A UBS survey of US family offices found that only 5% report confidence their next generation is adequately prepared to manage wealth and operations during succession. The figure arrives as family offices collectively oversee an estimated $6 trillion in assets domestically, with the broader generational wealth transfer expected to move $84 trillion over the next two decades according to Cerulli Associates projections.
The survey, part of UBS's 2025 Family Office Report, polled principals and senior advisors across 250 single-family offices with average assets under management of $1.2 billion. Respondents cited insufficient governance frameworks, limited operational training for heirs, and what UBS termed "a persistent reluctance to formalize decision-making authority" as primary obstacles. Separately, 68% of surveyed offices reported no written succession plan beyond estate documents, and 41% said the founding generation maintains sole investment authority despite average principal age exceeding 67 years.
The timing matters because family office formation accelerated sharply post-2020. Campden Wealth counts 7,300 single-family offices in North America as of year-end 2024, up from approximately 5,000 in 2019. These newer structures—many formed by liquidity events in technology or private equity—lack the multi-decade governance evolution of older European or Latin American offices. The succession risk concentrates in offices established within the last 10 years, where founding wealth creators still handle portfolio decisions and vendor relationships directly. When that concentration breaks without preparation, operational continuity fractures. Example: asset allocations shift reactively, manager relationships reset from zero, and cost structures bloat as advisors fill voids.
The 5% confidence figure also surfaces a quiet arbitrage.
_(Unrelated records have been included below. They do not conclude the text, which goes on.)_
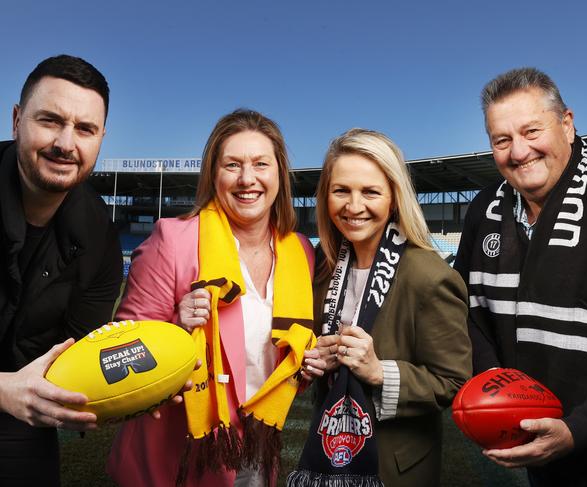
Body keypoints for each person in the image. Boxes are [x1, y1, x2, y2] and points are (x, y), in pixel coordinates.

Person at [454, 67, 587, 486]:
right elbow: (464, 310)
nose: (519, 152)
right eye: (501, 140)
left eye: (531, 131)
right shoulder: (482, 209)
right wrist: (498, 392)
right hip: (534, 443)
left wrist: (581, 429)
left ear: (567, 124)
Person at [107, 109, 321, 487]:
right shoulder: (172, 240)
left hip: (257, 447)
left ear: (279, 175)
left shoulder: (300, 251)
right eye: (232, 165)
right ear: (213, 174)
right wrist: (176, 327)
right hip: (179, 456)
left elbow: (288, 352)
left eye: (260, 164)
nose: (247, 179)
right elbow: (120, 354)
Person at [289, 129, 472, 486]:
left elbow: (453, 381)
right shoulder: (321, 270)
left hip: (394, 469)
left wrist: (379, 372)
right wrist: (310, 361)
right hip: (325, 457)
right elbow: (303, 356)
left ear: (394, 198)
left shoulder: (430, 276)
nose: (353, 206)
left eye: (370, 192)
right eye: (341, 190)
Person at [0, 55, 123, 487]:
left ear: (101, 138)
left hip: (21, 411)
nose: (66, 144)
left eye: (85, 129)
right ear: (16, 120)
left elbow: (76, 358)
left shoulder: (101, 237)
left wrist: (140, 381)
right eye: (50, 120)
Institutional allocators and fund managers are already adjusting how they approach family office capital. Funds with longer track records and transparent governance are seeing allocation increases, while emerging managers dependent on quick principal rapport face longer diligence cycles. Family offices aware of their succession gap are moving assets into externally managed vehicles—permanent capital funds, evergreen structures, direct indexing—where governance sits outside the family's operational risk. One large US office told UBS it shifted $300 million into permanent capital over 18 months specifically to derisk next-generation handoff.
Operators should watch for three follow-on developments over the next 12-18 months: First, family office platforms offering shared governance infrastructure—think multi-family office models or outsourced CIO services—will see mandate flows accelerate. Second, legal and accounting firms will package succession-readiness audits as standalone services, creating a new compliance layer. Third, direct investment co-GP structures, where family offices take board seats alongside professional sponsors, will gain traction as training grounds for next-generation principals. These aren't predictions; early versions are already closing.
The real tell is not the 5% confidence figure but the 32% of surveyed offices that acknowledged they have delayed planned liquidity events or asset sales specifically because succession planning remains incomplete. Capital that should be rotating is sitting still.